Action item: Swap "chart" for "graph" throughout the rows below, and write every line out again with nothing else changed.

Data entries
···

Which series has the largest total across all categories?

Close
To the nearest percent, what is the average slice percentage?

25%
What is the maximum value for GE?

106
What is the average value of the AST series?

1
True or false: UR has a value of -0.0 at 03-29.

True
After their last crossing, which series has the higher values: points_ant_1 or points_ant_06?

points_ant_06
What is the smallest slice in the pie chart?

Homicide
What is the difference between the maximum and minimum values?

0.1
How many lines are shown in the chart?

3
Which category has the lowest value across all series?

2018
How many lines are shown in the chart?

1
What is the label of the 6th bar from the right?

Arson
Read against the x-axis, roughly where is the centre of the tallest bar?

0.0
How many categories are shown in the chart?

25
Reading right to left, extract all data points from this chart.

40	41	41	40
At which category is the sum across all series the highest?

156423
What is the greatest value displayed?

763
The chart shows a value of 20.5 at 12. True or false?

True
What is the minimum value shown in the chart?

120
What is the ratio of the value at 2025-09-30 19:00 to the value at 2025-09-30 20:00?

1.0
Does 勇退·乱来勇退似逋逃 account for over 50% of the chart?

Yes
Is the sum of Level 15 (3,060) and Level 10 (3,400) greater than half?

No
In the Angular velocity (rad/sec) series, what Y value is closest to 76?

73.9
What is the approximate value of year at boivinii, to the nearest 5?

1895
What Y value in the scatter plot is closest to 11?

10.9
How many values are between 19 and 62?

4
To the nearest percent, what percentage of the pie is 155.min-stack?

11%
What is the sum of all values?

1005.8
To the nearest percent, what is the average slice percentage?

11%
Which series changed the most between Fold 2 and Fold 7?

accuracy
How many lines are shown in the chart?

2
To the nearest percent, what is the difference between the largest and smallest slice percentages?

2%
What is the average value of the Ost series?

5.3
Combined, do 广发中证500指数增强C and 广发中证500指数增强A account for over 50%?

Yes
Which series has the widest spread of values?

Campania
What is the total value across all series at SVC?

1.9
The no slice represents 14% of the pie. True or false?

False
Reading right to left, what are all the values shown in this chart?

···

Answer to the problem:
Which series has the largest total across all categories?

Close
To the nearest percent, what is the average slice percentage?

25%
What is the maximum value for GE?

106
What is the average value of the AST series?

1
True or false: UR has a value of -0.0 at 03-29.

True
After their last crossing, which series has the higher values: points_ant_1 or points_ant_06?

points_ant_06
What is the smallest slice in the pie graph?

Homicide
What is the difference between the maximum and minimum values?

0.1
How many lines are shown in the graph?

3
Which category has the lowest value across all series?

2018
How many lines are shown in the graph?

1
What is the label of the 6th bar from the right?

Arson
Read against the x-axis, roughly where is the centre of the tallest bar?

0.0
How many categories are shown in the graph?

25
Reading right to left, extract all data points from this graph.

40	41	41	40
At which category is the sum across all series the highest?

156423
What is the greatest value displayed?

763
The graph shows a value of 20.5 at 12. True or false?

True
What is the minimum value shown in the graph?

120
What is the ratio of the value at 2025-09-30 19:00 to the value at 2025-09-30 20:00?

1.0
Does 勇退·乱来勇退似逋逃 account for over 50% of the graph?

Yes
Is the sum of Level 15 (3,060) and Level 10 (3,400) greater than half?

No
In the Angular velocity (rad/sec) series, what Y value is closest to 76?

73.9
What is the approximate value of year at boivinii, to the nearest 5?

1895
What Y value in the scatter plot is closest to 11?

10.9
How many values are between 19 and 62?

4
To the nearest percent, what percentage of the pie is 155.min-stack?

11%
What is the sum of all values?

1005.8
To the nearest percent, what is the average slice percentage?

11%
Which series changed the most between Fold 2 and Fold 7?

accuracy
How many lines are shown in the graph?

2
To the nearest percent, what is the difference between the largest and smallest slice percentages?

2%
What is the average value of the Ost series?

5.3
Combined, do 广发中证500指数增强C and 广发中证500指数增强A account for over 50%?

Yes
Which series has the widest spread of values?

Campania
What is the total value across all series at SVC?

1.9
The no slice represents 14% of the pie. True or false?

False
Reading right to left, what are all the values shown in this graph?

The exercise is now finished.